In assessing the civil penalty of $75,000, DENR assessed $25,000 for violation of North Carolina’s statute prohibiting a discharge to waters of the state in violation of water quality standards. The other $50,000 was assessed for two separate violations of the state’s water quality standards: $25,000 for violating the dissolved oxygen (DO) standard and $25,000 for violating the settleable solids and sludge standard. Raeford contested the penalty assessments. The administrative law judge (ALJ) who heard the case decided that imposing penalties for the DO and solids standards was improper since Raeford had already been assessed a penalty for the discharge. Both DENR and Raeford submitted exceptions to the ALJ’s report, and the matter was heard by the Environmental Management Commission. It decided to impose a $25,000 penalty for the discharge violation and one $25,000 penalty in total for both of the other violations. On further appeal to Duplin County Superior Court, that court agreed with the ALJ and imposed a single $25,000 penalty for the discharge. It held that Raeford had been penalized “twice for the same violation.”

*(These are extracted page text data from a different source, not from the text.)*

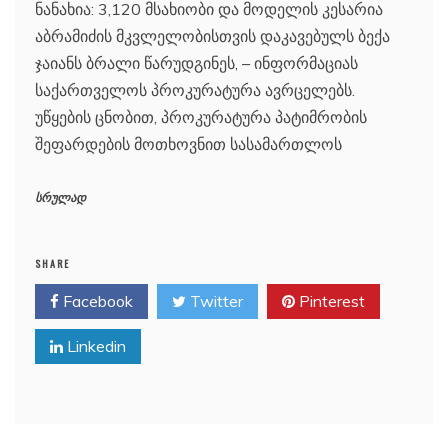
ნანახია: 3,120 მსახიობი და მოდელის კესარია
აბრამიძის მკვლელობისთვის დაკავებულს ბექა
ჯაიანს ბრალი წარუდგინეს, – ინფორმაციას
საქართველოს პროკურატურა ავრცელებს.
უწყების ცნობით, პროკურატურა პატიმრობის
შეფარდების მოთხოვნით სასამართლოს
სრულად
SHARE
Facebook
Twitter
Pinterest
Linkedin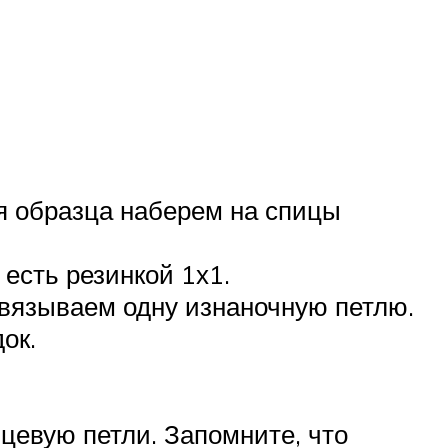
я образца наберем на спицы
есть резинкой 1х1.
вязываем одну изнаночную петлю.
ок.
цевую петли. Запомните, что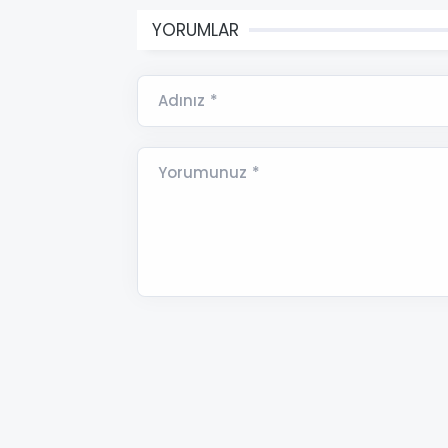
YORUMLAR
Adınız *
Yorumunuz *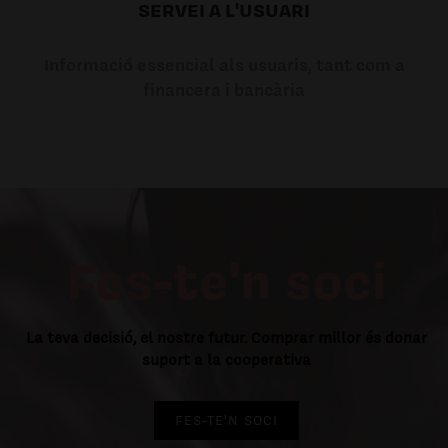
SERVEI A L'USUARI
Informació essencial als usuaris, tant com a
financera i bancària
Fes-te'n soci
La teva decisió, el nostre futur. Comprar millor és donar
suport a la cooperativa
FES-TE'N SOCI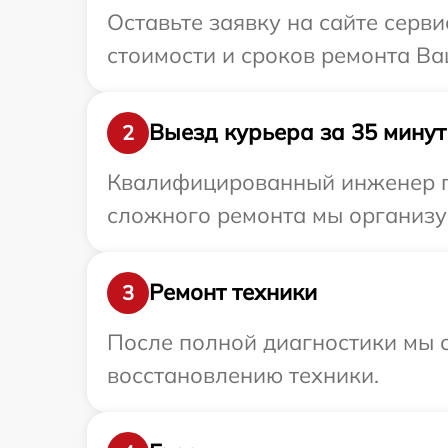
Оставьте заявку на сайте серв
стоимости и сроков ремонта Ва
Выезд курьера за 35 минут
2
Квалифицированный инженер пр
сложного ремонта мы организуе
Ремонт техники
3
После полной диагностики мы с
восстановлению техники.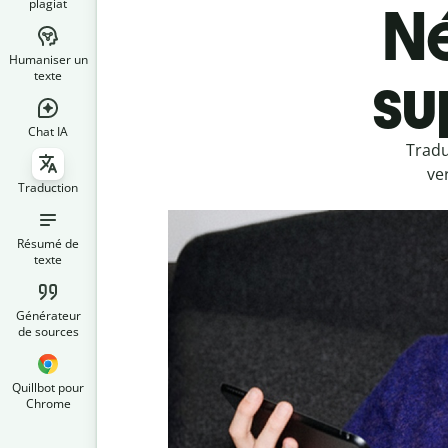
plagiat
Né
Humaniser un
su
texte
Chat IA
Tradu
ve
Traduction
Résumé de
texte
Générateur
de sources
Quillbot pour
Chrome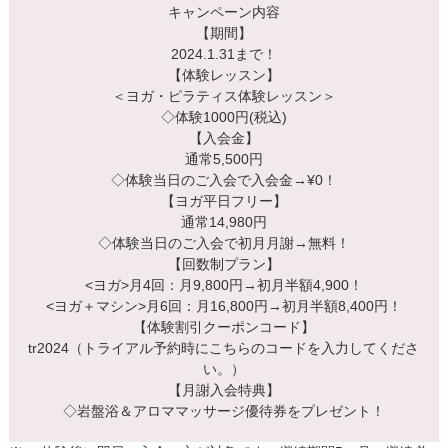
キャンペーン内容
【期間】
2024.1.31まで！
【体験レッスン】
＜ヨガ・ピラティス体験レッスン＞
◇体験1000円(税込)
【入会金】
通常5,500円
◇体験当日のご入会で入会金→¥0！
【ヨガ平日フリー】
通常14,980円
◇体験当日のご入会で初月月謝→無料！
【回数制プラン】
<ヨガ>月4回：月9,800円→初月半額4,900！
<ヨガ＋マシン>月6回：月16,800円→初月半額8,400円！
【体験割引クーポンコード】
tr2024（トライアル予約時にこちらのコードを入力してくださ
い。）
【月謝入会特典】
◇岩盤浴＆アロママッサージ優待券をプレゼント！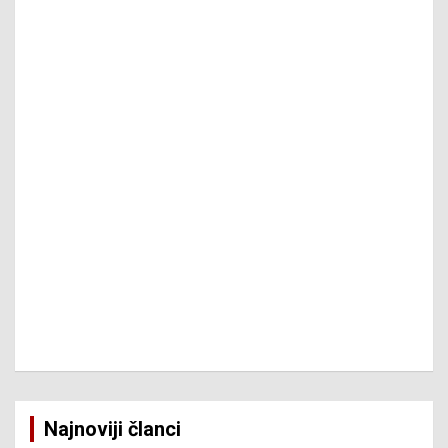
Najnoviji članci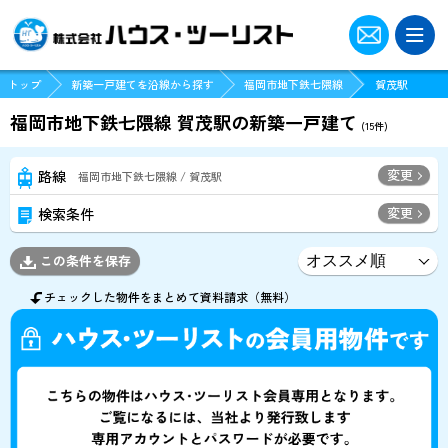
トップ
新築一戸建てを沿線から探す
福岡市地下鉄七隈線
賀茂駅
福岡市地下鉄七隈線 賀茂駅の新築一戸建て
(
15
件)
変更
路線
福岡市地下鉄七隈線 / 賀茂駅
変更
検索条件
この条件を保存
チェックした物件をまとめて資料請求（無料）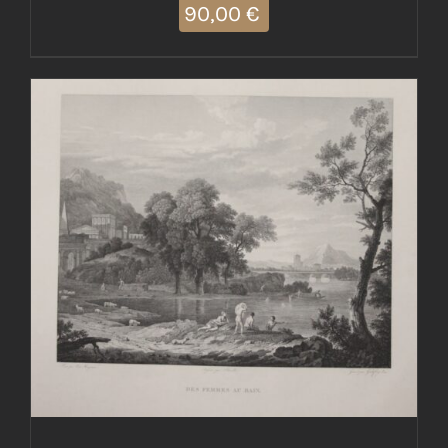
90,00
€
AGGIUNGI AL CARRELLO
/
DETTAGLI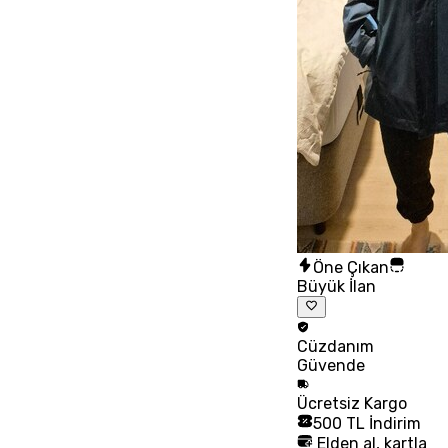
Öne Çıkan
Büyük İlan
Cüzdanım
Güvende
Ücretsiz
Kargo
500 TL İndirim
Elden al, kartla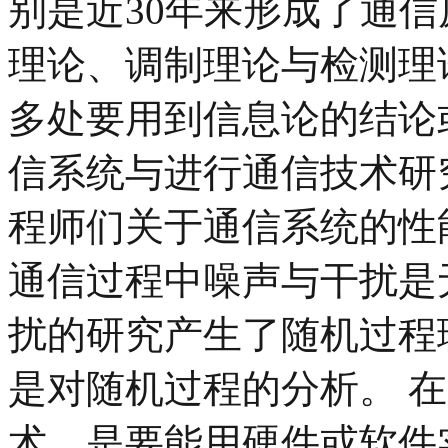
别是近30年来形成了通
理论、调制理论与检测理
多处要用到信息论的结论
信系统与进行通信技术研
程师们关于通信系统的性
通信过程中噪声与干扰是
扰的研究产生了随机过程
是对随机过程的分析。 
术，是要能用硬件或软件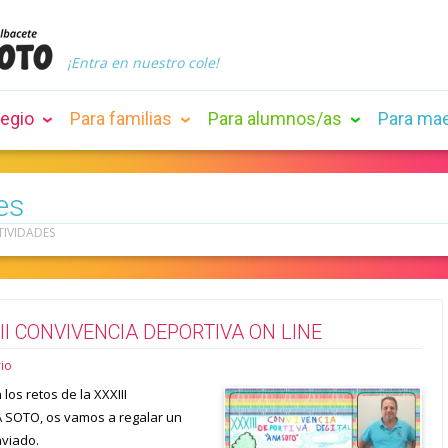
¡Entra en nuestro cole!
legio
Para familias
Para alumnos/as
Para ma
es
TIVIDADES
III CONVIVENCIA DEPORTIVA ON LINE
io
os retos de la XXXIII
SOTO, os vamos a regalar un
nviado.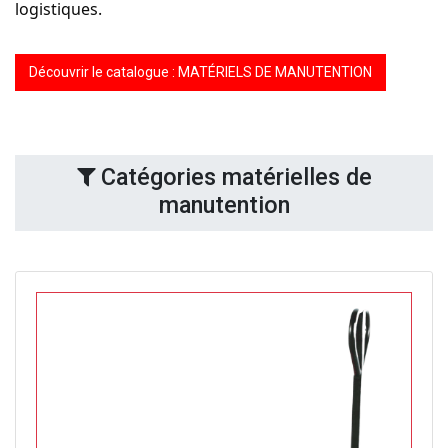
logistiques.
Découvrir le catalogue : MATÉRIELS DE MANUTENTION
Catégories matérielles de
manutention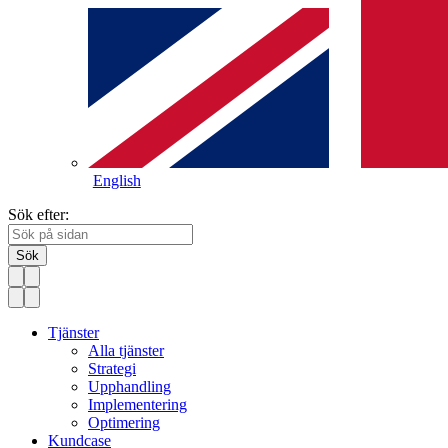
English
Sök efter:
Sök
Tjänster
Alla tjänster
Strategi
Upphandling
Implementering
Optimering
Kundcase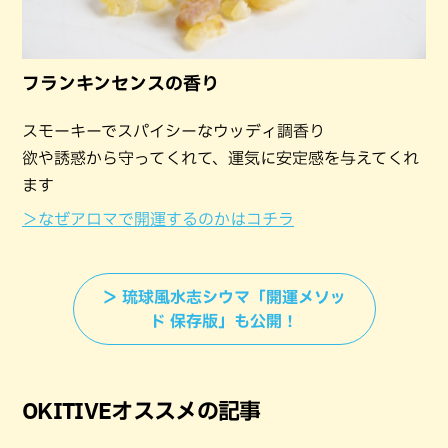
フランキンセンスの香り
スモーキーでスパイシーなウッディ調香り
欲や誘惑から守ってくれて、運気に安定感を与えてくれ
ます
＞なぜアロマで開運するのかはコチラ
＞ 琉球風水志シウマ「開運メソッ
ド 保存版」も公開！
OKITIVEオススメの記事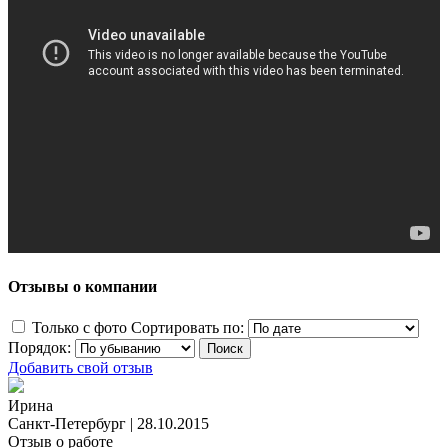
Отзывы о компании
Только с фото
Сортировать по:
Порядок:
Добавить свой отзыв
Ирина
Санкт-Петербург
|
28.10.2015
Отзыв о работе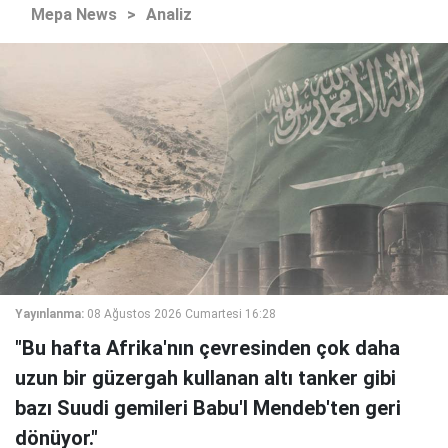
Mepa News
>
Analiz
Yayınlanma:
08 Ağustos 2026 Cumartesi 16:28
"Bu hafta Afrika'nın çevresinden çok daha
uzun bir güzergah kullanan altı tanker gibi
bazı Suudi gemileri Babu'l Mendeb'ten geri
dönüyor."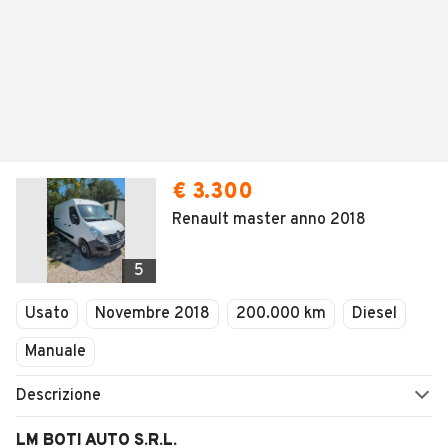
€ 3.300
Renault master anno 2018
5
Usato
Novembre 2018
200.000 km
Diesel
Manuale
Descrizione
LM BOTI AUTO S.R.L.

By the time the case arrived in the Court of Appeals, DENR had elected not to pursue a penalty for the DO violation. Nevertheless, DENR continued to argue that a separate penalty for violation of the solids standard should be imposed in addition to the penalty for the discharge violation. The court did not agree. It held that a violation of the solids standard could not occur without violation of the discharge prohibition and that imposing two penalties under those circumstances was “duplicative and impermissible.” The court also said that in assessing the $25,000 penalty for the discharge, DENR failed to take into account the $20,000 spent by Raeford in responding to the release. It therefore remanded the case with instructions to re-consider the amount of the penalty.
What’s the bottom line? Just because a state agency says a company owes multiple penalties does not mean that’s the last word. There are times when it makes sense to appeal to a higher authority.
House of Raeford Farms, Inc. v. North Carolina Department of Environment and Natural Resources, No. COA15-47 (July 21, 2015).